A view of the love trophies adorning the base of the Duchess of Marlborough Egg (Wikimedia Commons) |
In Walska, the egg found another eccentric, fascinating owner. An aspiring opera singer — even though her voice was reportedly mediocre at best — Walska’s career was heavily promoted by McCormick and his fortune. (Orson Welles apparently used their relationship as one of the inspirations for the film Citizen Kane.) McCormick and Walska divorced in 1931, five years after she acquired the Marlborough egg. In 1965, long after her divorce from her last (and sixth!) husband, Walska also decided to sell the egg. She needed funds to continue improvements to Lotusland, her private estate in Santa Barbara, California. The property is now a botanical garden and can be visited by the public.

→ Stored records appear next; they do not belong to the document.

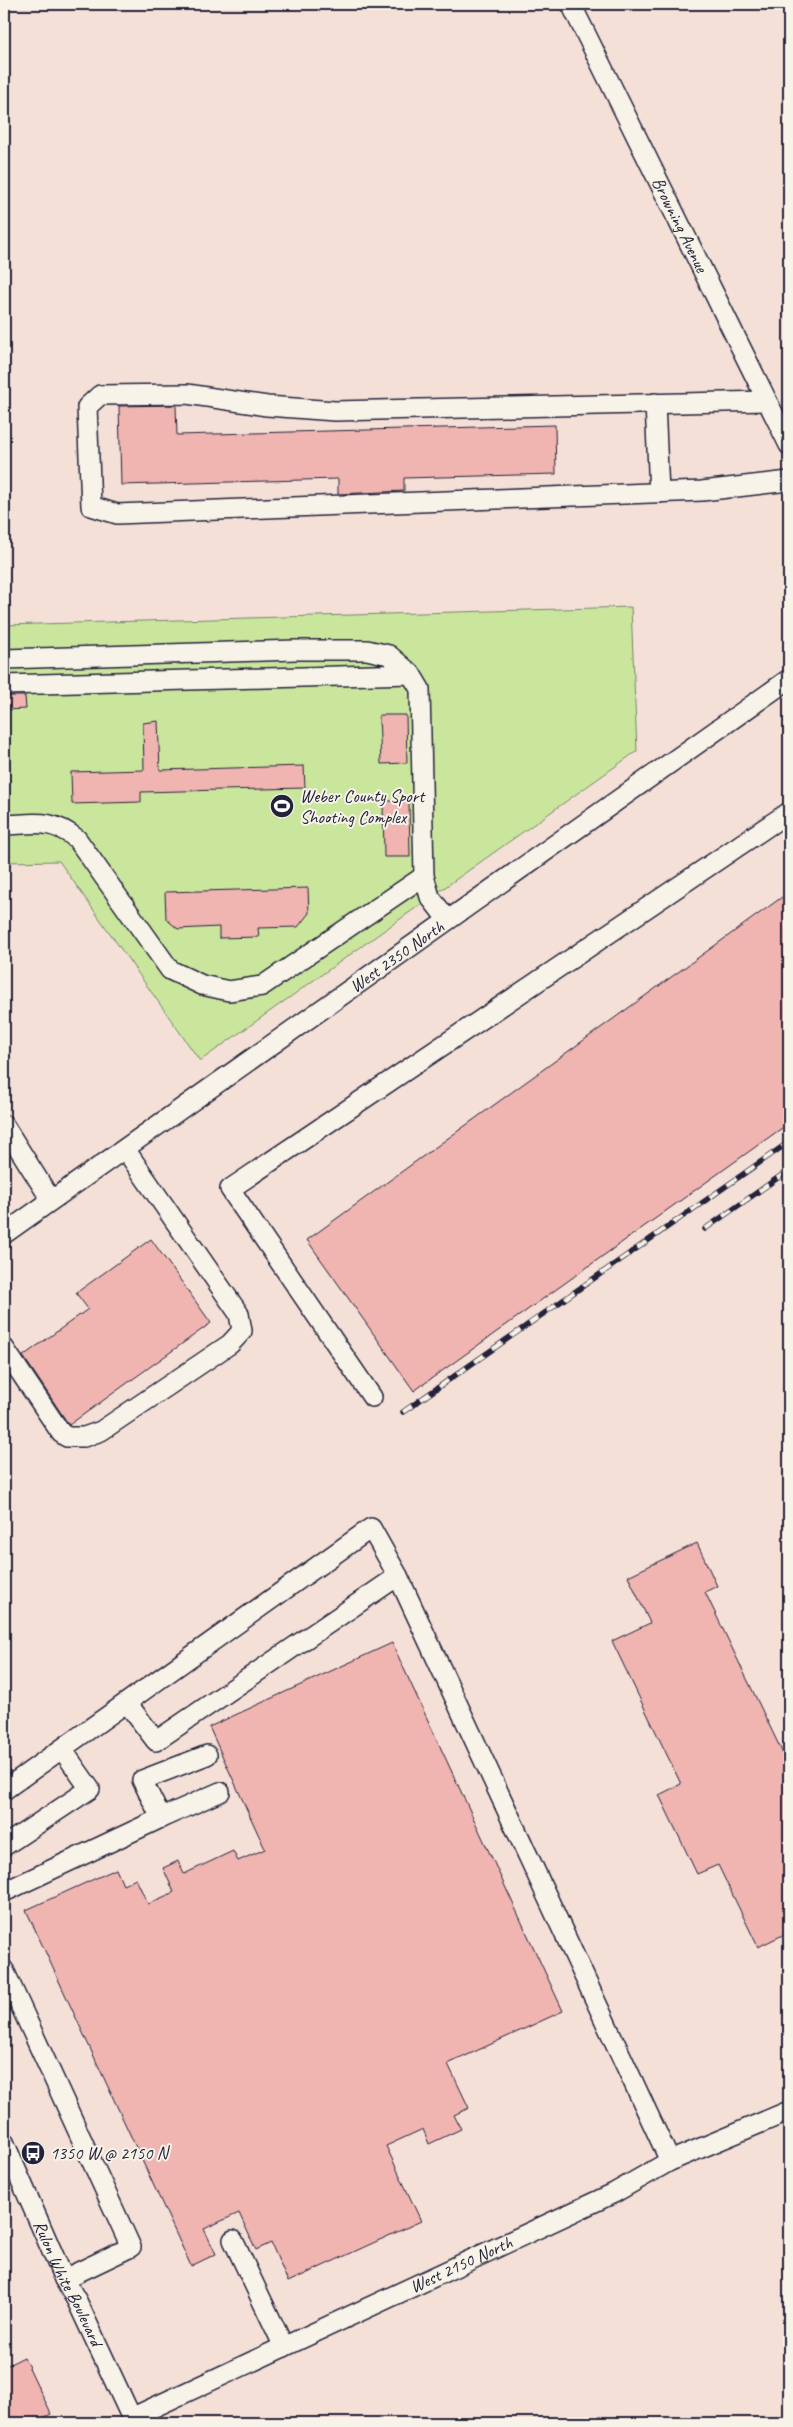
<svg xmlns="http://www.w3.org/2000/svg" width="793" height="2427" viewBox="0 0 793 2427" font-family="Caveat,sans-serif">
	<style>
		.built { fill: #f5e0d8 }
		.green { fill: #cae69d; stroke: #76846c }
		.building { fill: #f0b4b1; stroke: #22223b }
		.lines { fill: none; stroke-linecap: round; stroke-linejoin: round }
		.minor-casing { stroke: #22223b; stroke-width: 22 }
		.minor { stroke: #f7f3e8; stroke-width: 19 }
		.rail-casing { stroke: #22223b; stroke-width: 5.5 }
		.rail { stroke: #f7f3e8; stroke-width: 4; stroke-dasharray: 11; stroke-linecap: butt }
		.labels { text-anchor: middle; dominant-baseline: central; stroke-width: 4; stroke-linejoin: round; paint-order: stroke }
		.street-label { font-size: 18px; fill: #22223b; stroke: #f7f3e8 }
		.poi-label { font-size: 18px; fill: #22223b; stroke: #f7f3e8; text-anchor: start }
	</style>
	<rect width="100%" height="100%" fill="#f7f3e8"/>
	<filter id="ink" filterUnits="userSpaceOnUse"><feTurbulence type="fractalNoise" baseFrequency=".02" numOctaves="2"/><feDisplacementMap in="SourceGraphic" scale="10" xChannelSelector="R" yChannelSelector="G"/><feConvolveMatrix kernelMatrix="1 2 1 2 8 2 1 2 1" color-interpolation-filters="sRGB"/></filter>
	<g filter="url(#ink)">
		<!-- built -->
		<rect class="built" x="4" y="4" width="785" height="2419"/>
		<!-- green -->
		<path class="green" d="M631 607 637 751 200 1061 59 861 4 862V625Z"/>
		<!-- building -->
		<g class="building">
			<path d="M176 405 177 435 555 425 556 474 404 478V491L338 494V479L121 485 119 406Z"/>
			<path d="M4 696H25L26 709 4 710Z"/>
			<path d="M379 715H406L407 763 381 764Z"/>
			<path d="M158 721 160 770 304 766 305 788 141 792V802L72 804 71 772 144 770 143 723Z"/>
			<path d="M383 801H409L410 857H384Z"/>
			<path d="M308 888 309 913 298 927 258 928 259 937 219 938V927L178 929 166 919 165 892Z"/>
			<path d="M789 892V1123L414 1391 307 1240Z"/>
			<path d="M151 1239 211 1323 69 1425 23 1356 88 1309 76 1293Z"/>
			<path d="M697 1543 717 1586 705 1592 789 1766V1932L758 1947 718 1865 697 1874 659 1795 681 1784 612 1641 650 1623 628 1576Z"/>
			<path d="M392 1643 563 2011 448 2064 469 2108 454 2115 461 2129 429 2144 423 2129 386 2146 421 2221 288 2282 271 2243 256 2250 239 2213 204 2229 216 2254 191 2266 26 1910 116 1869 123 1885 136 1879 148 1904 174 1892 163 1868 178 1861 184 1874 233 1851 238 1861 265 1849 209 1727Z"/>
			<path d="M24 2357 51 2414 32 2423H4V2367Z"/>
		</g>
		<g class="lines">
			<!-- minor casing -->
			<g class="minor-casing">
				<g id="minor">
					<path id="s1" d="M571 4 789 445"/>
					<path d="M767 401 335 411 267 406 187 394 100 395 87 407 91 506 117 514 702 491 789 481"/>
					<path d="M655 403 659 493"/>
					<path d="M4 659 296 650H367L389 655 411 674"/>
					<path d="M4 685 411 674 420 689 424 876 430 897 447 919"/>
					<path d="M4 825C35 824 51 818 77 839L170 970 202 985 229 991 262 986 424 876"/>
					<path d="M4 1125 51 1200"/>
					<path id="s2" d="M4 1234 789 679"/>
					<path d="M4 1348 61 1433 67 1437H84L101 1431 230 1344 242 1331 239 1314 125 1149"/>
					<path d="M372 1397 230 1189 789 812"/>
					<path d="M398 1576 670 2161"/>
					<path d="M4 1790 371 1528 398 1576 156 1741 127 1703"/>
					<path d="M161 1818 142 1780 207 1755"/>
					<path d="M4 1846 90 1789 62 1749"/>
					<path d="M4 1892 161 1818 220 1792"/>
					<path d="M4 1970 131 2247 64 2279"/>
					<path id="s3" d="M4 2142 64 2279 77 2301 134 2423"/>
					<path d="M233 2240 284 2347"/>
					<path id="s4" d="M131 2418 614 2193 670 2161 789 2111"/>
				</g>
			</g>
			<!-- minor -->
			<use href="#minor" class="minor"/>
			<!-- rail casing -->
			<g class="rail-casing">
				<g id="rail">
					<path d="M705 1229 789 1170"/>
					<path d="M403 1412 789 1142"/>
				</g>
			</g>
			<!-- rail -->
			<use href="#rail" class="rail"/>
		</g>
	</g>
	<!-- icons -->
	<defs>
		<g id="stadium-disc" transform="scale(1.25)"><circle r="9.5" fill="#22223b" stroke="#f7f3e8"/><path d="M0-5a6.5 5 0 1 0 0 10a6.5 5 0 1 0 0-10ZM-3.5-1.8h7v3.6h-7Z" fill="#fff"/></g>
		<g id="bus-disc" transform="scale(1.25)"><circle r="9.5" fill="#22223b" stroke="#f7f3e8"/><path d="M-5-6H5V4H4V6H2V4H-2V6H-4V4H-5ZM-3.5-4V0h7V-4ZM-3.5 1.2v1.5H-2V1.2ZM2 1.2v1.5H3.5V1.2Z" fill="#fff"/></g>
	</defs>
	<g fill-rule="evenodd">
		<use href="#stadium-disc" x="282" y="806"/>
		<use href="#bus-disc" x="33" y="2153"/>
	</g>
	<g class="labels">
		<!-- street labels -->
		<g class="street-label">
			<text stroke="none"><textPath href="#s1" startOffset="246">Browning Avenue</textPath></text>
			<text stroke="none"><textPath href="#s2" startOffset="481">West 2350 North</textPath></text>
			<text stroke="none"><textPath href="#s4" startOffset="364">West 2150 North</textPath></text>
			<text stroke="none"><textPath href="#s3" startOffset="155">Rulon White Boulevard</textPath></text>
		</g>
		<!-- poi labels -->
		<g class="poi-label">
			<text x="300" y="796">Weber County Sport<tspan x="300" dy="21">Shooting Complex</tspan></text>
			<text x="50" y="2153">1350 W @ 2150 N</text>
		</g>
	</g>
	<!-- margin -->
	<rect width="793" height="2427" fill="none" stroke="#f7f3e8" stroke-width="20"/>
	<rect x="10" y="10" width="773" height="2407" fill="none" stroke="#22223b" stroke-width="2" filter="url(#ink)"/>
</svg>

Detail of the serpent’s tail portion of the Duchess of Marlborough Egg (Wikimedia Commons) |
A New York auction house, Parke-Bernet, handled the sale. They advertised the egg as an “important wrought gold, rose, and white enamel serpent and egg rotary clock, set with diamonds.” Intriguingly, the lot notes for the 1965 auction tried to link the Marlborough egg with royalty, noting, “We believe the monogram to be that of Queen Alexandra, wife of Edward VII. By curious coincidence, the date beneath the clock, 1902, was the year of their coronation and could possibly have been a royal gift. She was an admirer of Fabergé’s work, and her collection is now at Sandringham.” Of course, we know this is not true; the egg belonged to a member of the aristocracy (Consuelo), not royalty.

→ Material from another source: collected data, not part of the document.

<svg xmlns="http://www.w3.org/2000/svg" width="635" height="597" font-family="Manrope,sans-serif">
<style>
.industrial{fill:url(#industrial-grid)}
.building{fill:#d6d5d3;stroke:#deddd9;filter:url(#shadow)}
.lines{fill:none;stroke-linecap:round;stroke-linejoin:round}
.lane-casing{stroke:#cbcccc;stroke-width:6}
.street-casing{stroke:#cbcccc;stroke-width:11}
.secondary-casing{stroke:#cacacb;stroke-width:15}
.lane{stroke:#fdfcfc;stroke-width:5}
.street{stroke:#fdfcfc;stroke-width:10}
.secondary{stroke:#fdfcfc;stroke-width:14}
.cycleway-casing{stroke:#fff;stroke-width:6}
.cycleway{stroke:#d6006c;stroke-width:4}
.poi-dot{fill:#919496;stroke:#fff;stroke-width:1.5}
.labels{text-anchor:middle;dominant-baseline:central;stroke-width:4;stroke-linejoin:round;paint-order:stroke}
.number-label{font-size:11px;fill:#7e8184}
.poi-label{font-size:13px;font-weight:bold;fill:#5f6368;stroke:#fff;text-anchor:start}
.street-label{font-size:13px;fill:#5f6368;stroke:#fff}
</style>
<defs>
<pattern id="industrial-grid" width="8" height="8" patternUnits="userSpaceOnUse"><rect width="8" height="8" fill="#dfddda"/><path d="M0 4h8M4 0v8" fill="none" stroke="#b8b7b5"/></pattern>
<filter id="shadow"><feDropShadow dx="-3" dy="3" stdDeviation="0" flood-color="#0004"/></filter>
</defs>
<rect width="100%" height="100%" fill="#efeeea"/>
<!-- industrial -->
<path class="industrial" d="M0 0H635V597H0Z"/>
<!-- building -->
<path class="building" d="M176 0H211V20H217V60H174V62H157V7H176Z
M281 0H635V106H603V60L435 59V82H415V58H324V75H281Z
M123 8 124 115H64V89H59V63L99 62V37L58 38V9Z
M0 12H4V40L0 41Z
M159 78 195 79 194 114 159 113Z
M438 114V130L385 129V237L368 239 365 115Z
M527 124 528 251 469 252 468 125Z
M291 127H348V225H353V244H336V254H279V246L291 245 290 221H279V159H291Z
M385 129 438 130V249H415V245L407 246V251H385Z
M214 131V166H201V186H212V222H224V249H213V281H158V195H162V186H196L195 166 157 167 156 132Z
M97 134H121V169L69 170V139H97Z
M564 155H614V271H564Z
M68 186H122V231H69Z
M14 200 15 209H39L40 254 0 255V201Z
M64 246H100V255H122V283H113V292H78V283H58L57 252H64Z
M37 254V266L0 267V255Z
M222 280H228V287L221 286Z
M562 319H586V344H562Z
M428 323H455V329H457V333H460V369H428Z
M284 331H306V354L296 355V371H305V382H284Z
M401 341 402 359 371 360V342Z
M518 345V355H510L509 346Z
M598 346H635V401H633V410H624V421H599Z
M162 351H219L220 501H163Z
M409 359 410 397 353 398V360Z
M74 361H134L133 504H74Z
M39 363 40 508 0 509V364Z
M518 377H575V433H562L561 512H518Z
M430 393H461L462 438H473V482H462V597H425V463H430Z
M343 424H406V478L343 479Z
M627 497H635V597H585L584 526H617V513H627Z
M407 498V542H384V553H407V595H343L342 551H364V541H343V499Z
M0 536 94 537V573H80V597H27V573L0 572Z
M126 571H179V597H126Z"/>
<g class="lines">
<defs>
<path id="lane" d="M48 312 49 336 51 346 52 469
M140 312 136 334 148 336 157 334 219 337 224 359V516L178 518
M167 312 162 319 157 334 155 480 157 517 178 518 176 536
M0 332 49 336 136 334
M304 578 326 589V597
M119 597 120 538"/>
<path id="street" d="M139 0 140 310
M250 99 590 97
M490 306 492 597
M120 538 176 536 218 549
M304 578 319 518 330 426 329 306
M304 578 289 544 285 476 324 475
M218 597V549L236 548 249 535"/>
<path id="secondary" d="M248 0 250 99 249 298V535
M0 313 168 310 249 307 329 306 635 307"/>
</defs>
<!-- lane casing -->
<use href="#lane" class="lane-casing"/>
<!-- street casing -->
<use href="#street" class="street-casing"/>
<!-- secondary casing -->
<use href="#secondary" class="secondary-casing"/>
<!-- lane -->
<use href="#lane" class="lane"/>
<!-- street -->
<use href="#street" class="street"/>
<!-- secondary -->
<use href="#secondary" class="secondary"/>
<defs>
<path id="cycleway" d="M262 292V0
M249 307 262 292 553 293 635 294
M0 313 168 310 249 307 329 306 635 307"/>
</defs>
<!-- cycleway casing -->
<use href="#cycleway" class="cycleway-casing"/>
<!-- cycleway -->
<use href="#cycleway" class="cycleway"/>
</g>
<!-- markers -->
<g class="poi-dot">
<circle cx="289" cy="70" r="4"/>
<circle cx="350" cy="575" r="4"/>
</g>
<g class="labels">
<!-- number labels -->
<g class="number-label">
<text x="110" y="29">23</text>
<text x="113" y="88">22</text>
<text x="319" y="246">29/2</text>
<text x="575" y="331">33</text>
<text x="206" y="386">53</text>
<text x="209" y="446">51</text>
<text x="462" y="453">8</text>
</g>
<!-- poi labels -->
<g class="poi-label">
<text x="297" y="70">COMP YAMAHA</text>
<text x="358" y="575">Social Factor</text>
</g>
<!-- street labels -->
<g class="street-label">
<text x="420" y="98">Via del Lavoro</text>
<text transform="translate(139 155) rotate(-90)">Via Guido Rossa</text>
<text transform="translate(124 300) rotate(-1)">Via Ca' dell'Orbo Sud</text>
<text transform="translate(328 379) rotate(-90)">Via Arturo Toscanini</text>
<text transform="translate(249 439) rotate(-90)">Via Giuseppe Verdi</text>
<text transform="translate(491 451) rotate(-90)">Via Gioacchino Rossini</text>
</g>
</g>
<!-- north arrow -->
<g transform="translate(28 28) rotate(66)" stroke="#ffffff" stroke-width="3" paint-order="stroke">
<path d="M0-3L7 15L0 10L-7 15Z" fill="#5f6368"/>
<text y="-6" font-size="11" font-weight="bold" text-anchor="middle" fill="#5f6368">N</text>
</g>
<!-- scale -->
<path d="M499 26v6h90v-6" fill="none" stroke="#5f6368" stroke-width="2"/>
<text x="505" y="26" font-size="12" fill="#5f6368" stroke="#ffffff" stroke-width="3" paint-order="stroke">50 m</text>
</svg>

Malcolm Forbes and close friend Elizabeth Taylor at the Château de Balleroy in Normandy, 11 June 1988 (MYCHELE DANIAU/AFP/Getty Images) |
It’s tough to know how much this incorrectly-advertised royal provenance affected the sale of the egg, but one thing is for certain: through the Parke-Bernet sale, the egg became the cornerstone of one of the most important American collections of Fabergé ever assembled. On May 15, 1965, the egg was purchased by Malcolm Forbes, the famous American entrepreneur and magazine publisher. He paid $50,000 for the ornament. It was the first Fabergé egg that he bought; over time, he assembled a collection that reportedly included as many as twelve eggs.
The Duchess of Marlborough Egg (Wikimedia Commons) |
After Forbes’s death in 1990, the collection stayed together for more than a decade. But in 2004, just before the collection was set to go on the auction block at Sotheby’s, nine eggs, including the Marlborough egg, were purchased privately from the Forbes family by the Russian oligarch Viktor Vekselberg. (The Bay Tree Egg, which we discussed earlier this month, was also part of the collection sold to Vekselberg.) The Marlborough egg and the rest of the Fabergé eggs owned by Vekselberg now reside in his private Fabergé museum in St. Petersburg. Intriguingly, although it was made in Russia by a Russian firm, the 2004 purchase marked the first time that the Marlborough egg was owned by a Russian national.